Earned value compares the value of work actually completed against the schedule and budget planned. In Step 3, the framework recommends reporting on strategic project completion against schedule, budget, and ideally earned value. Calculate planned value (budgeted cost of work scheduled), earned value (budgeted cost of work performed), and actual cost. Variances reveal whether a strategic initiative is delivering on its commitments or silently falling behind despite budget spend.
How do I adapt this framework for a matrix organisation?
In a matrix organisation, cascade communication along both functional and project dimensions. Each functional leader and each project or programme leader must translate strategic themes into their specific context. Build scorecards along both dimensions—functional KPIs and project KPIs—and ensure they do not conflict. The structural test still applies: an unbroken, non-contradictory line from vision to individual target. Matrix structures require extra attention to ambiguous responsibilities, one of the 10 key strategy execution problems.
Can I use this framework for a single department rather than the whole organisation?
Yes, but you must anchor the department's objectives to the broader corporate strategy. Treat the department as a business unit: build a department-level scorecard cascaded from corporate strategic themes, ringfence department budget for strategic initiatives, align department rewards to department KPIs, and institute your own review cadence.

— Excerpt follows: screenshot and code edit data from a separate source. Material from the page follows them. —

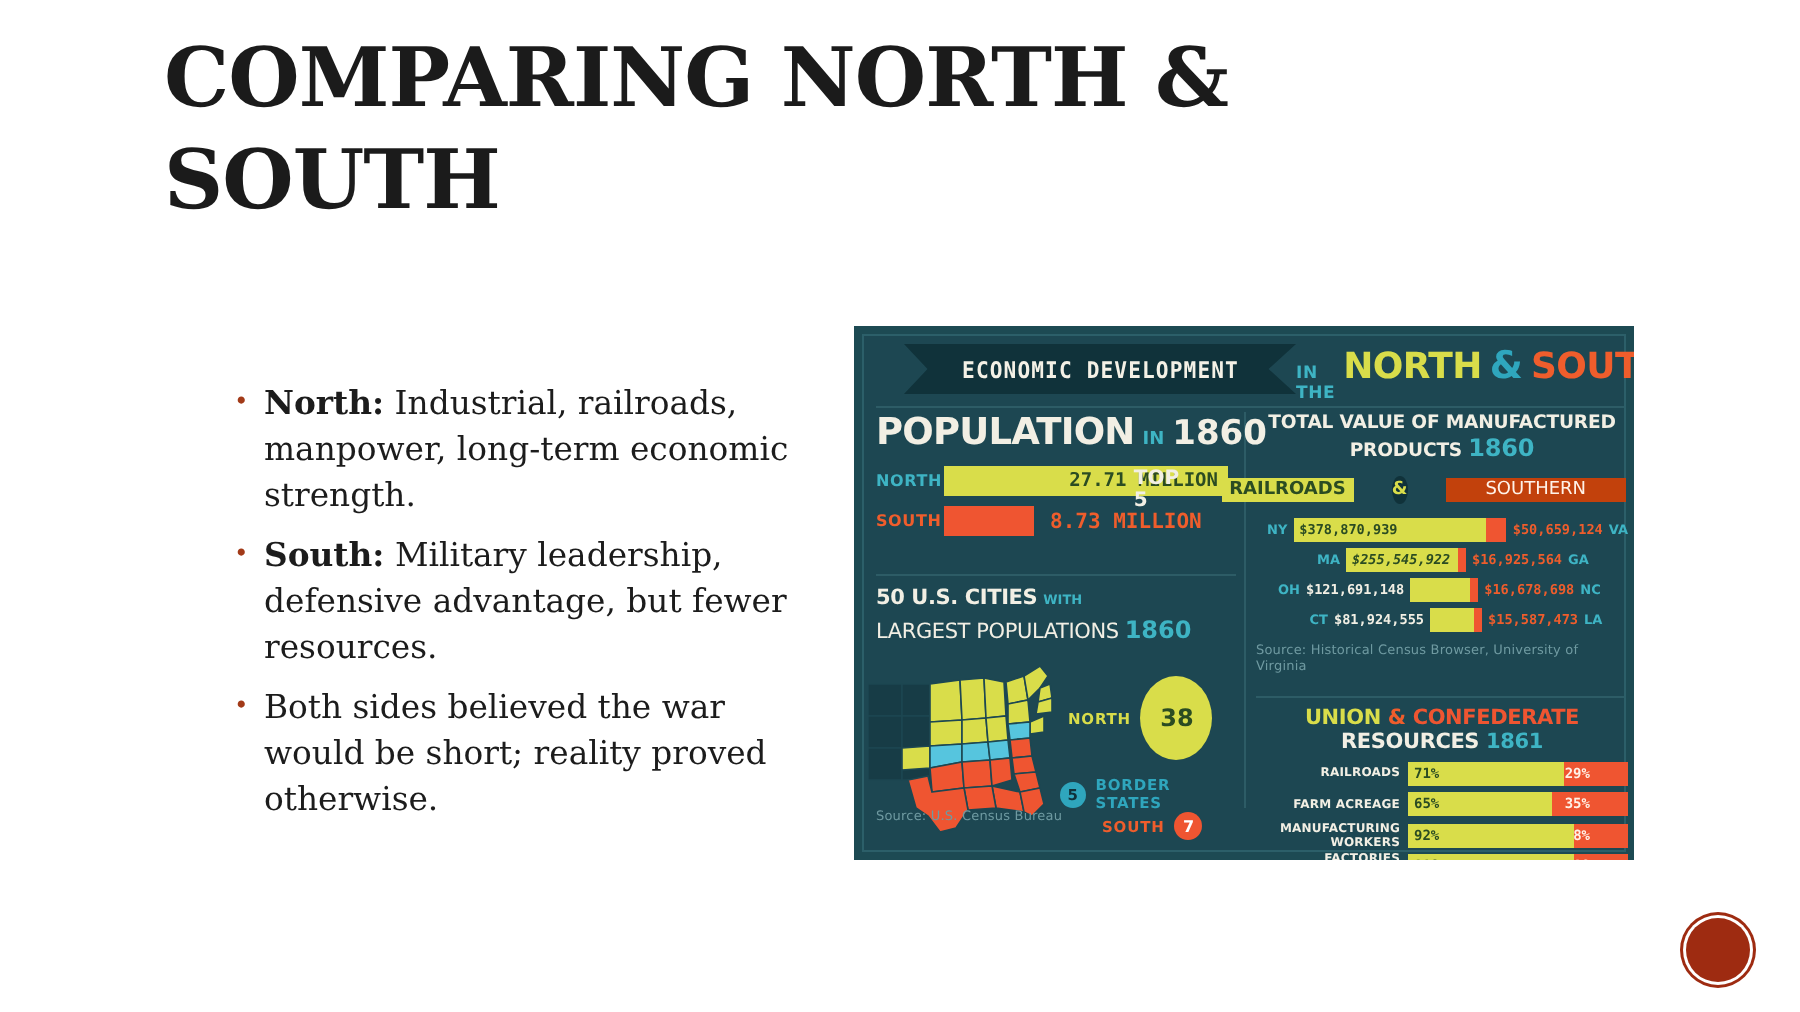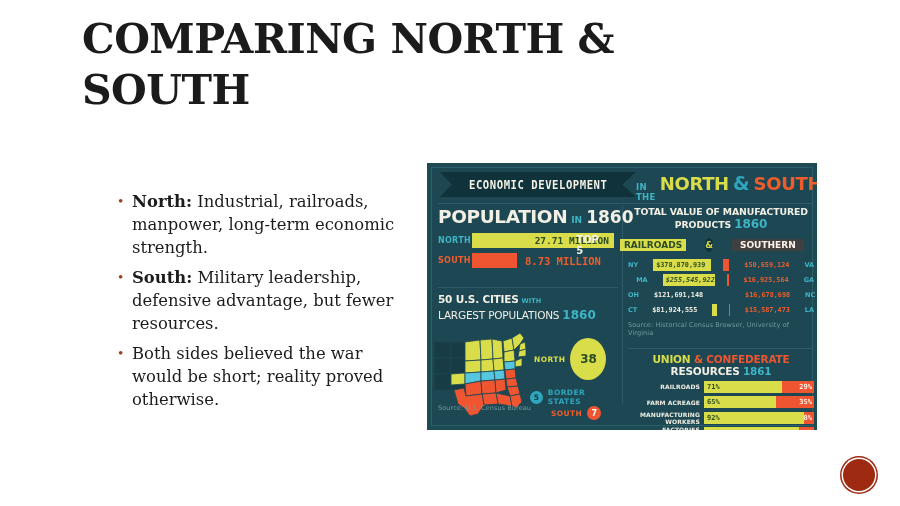--- a/index.html
+++ b/index.html
@@ -81,7 +81,7 @@
   
   #info-header {
     position: absolute;
-    left: 4px; top: 0; right: 0;
+    left: 16px; top: 0; right: 0;
     height: 33px;
   }
   #banner-ribbon {

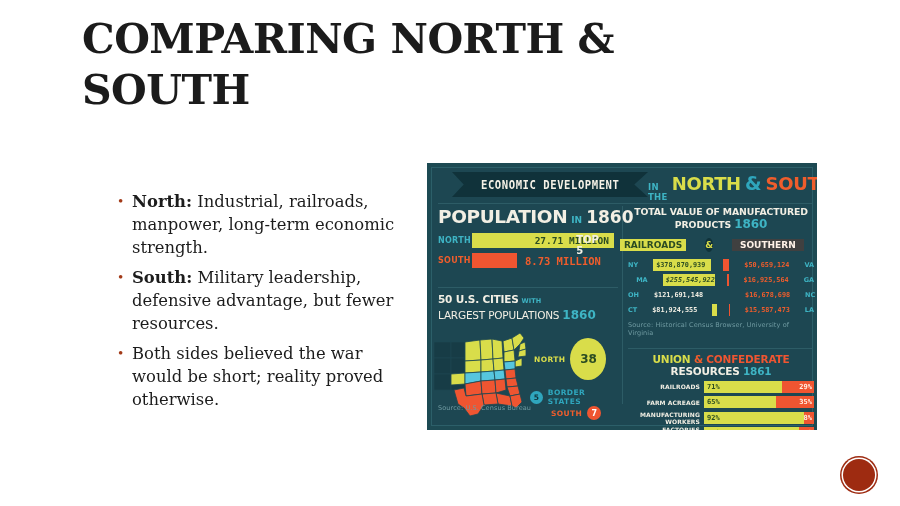--- a/index.html
+++ b/index.html
@@ -178,7 +178,7 @@
   #mfg-sub { display: flex; align-items: center; justify-content: center; gap: 21px; margin-top: 3px; position: relative; }
   #mfg-sub .plain { color: #f2efe4; font-size: 10px; font-weight: bold; }
   #mfg-sub .chipN { background: #d9dd4a; color: #2b4c22; font-size: 9px; font-weight: bold; padding: 1px 4px; }
-  #mfg-sub .chipS { background: #404040; color: #fff2e8; font-size: 9px; font-weight: bold; padding: 1px 8px; }
+  #mfg-sub .chipS { background: #c2410c; color: #fff2e8; font-size: 9px; font-weight: normal; padding: 1px 20px; }
   #mfg-sub .ampc {
     width: 14px; height: 14px; border-radius: 50%; background: #10323a;
     color: #d9dd4a; font-size: 9px; font-weight: bold;

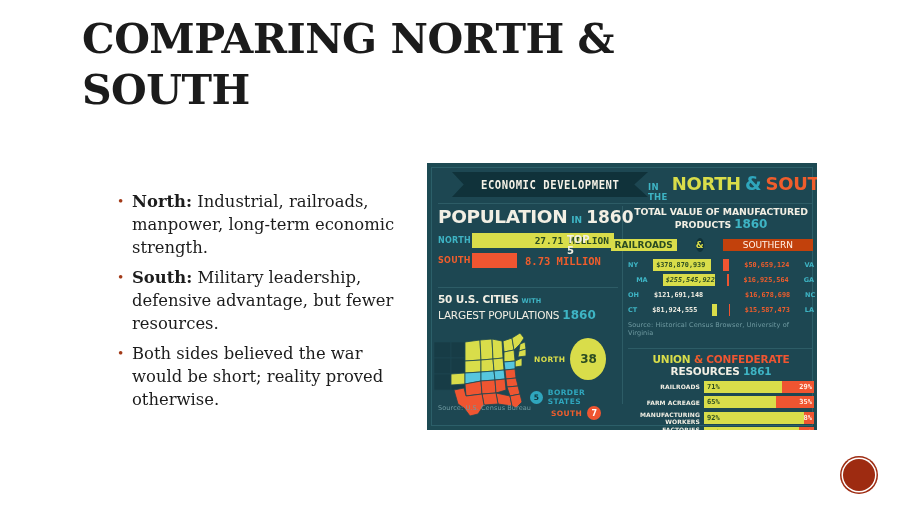--- a/index.html
+++ b/index.html
@@ -186,7 +186,7 @@
     margin: 0 -2px; z-index: 2;
   }
 
-  .state-row { display: flex; align-items: center; height: 12px; margin-top: 3px; gap: 12px; }
+  .state-row { display: flex; align-items: center; height: 12px; margin-top: 3px; }
   .st-abbr-n { color: #3eb4c4; font-size: 6.5px; font-weight: bold; width: 16px; text-align: right; padding-right: 3px; }
   .st-bar-n { background: #d9dd4a; height: 12px; display: flex; align-items: center; }
   .st-bar-n span { color: #2b4c22; font-size: 6.8px; font-weight: bold; padding-left: 3px; white-space: nowrap; font-family: "DejaVu Sans Mono", monospace; }

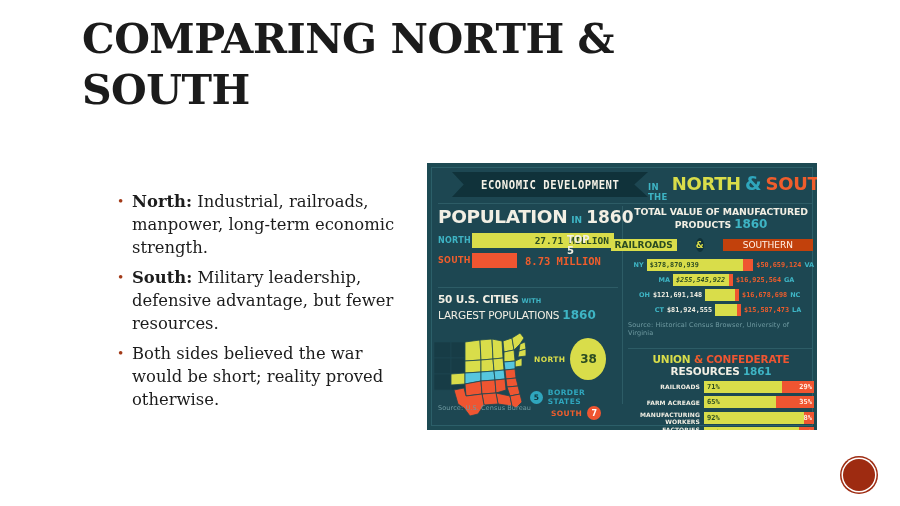--- a/index.html
+++ b/index.html
@@ -211,7 +211,7 @@
   .res-l { background: #d9dd4a; display: flex; align-items: center; }
   .res-l span { color: #2b4c22; font-size: 7px; font-weight: bold; padding-left: 3px; font-family: "DejaVu Sans Mono", monospace;}
   .res-r { background: #ef5531; display: flex; align-items: center; justify-content: flex-end; }
-  .res-r span { color: #fff1e6; font-size: 7px; font-weight: bold; padding-right: 2px; font-family: "DejaVu Sans Mono", monospace;}
+  .res-r span { color: #fff1e6; font-size: 7px; font-weight: bold; padding-right: 19px; font-family: "DejaVu Sans Mono", monospace;}
 
   
   #corner-circle {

The framework works at any scale as long as the causal chain from corporate vision to individual target remains unbroken.
How long does it take to implement the 5-Step Strategy Implementation Framework?
Initial deployment typically takes one full planning cycle—usually one quarter to set up communication, run workshops, and build scorecards, followed by one budget cycle to align resources. However, the adaptive feedback loop means execution capability improves continuously over multiple cycles. Expect meaningful progress on strategic initiatives within the first quarterly review, with the full system maturing over 12–18 months as review cadences, data systems, and reward mechanisms embed into organisational culture.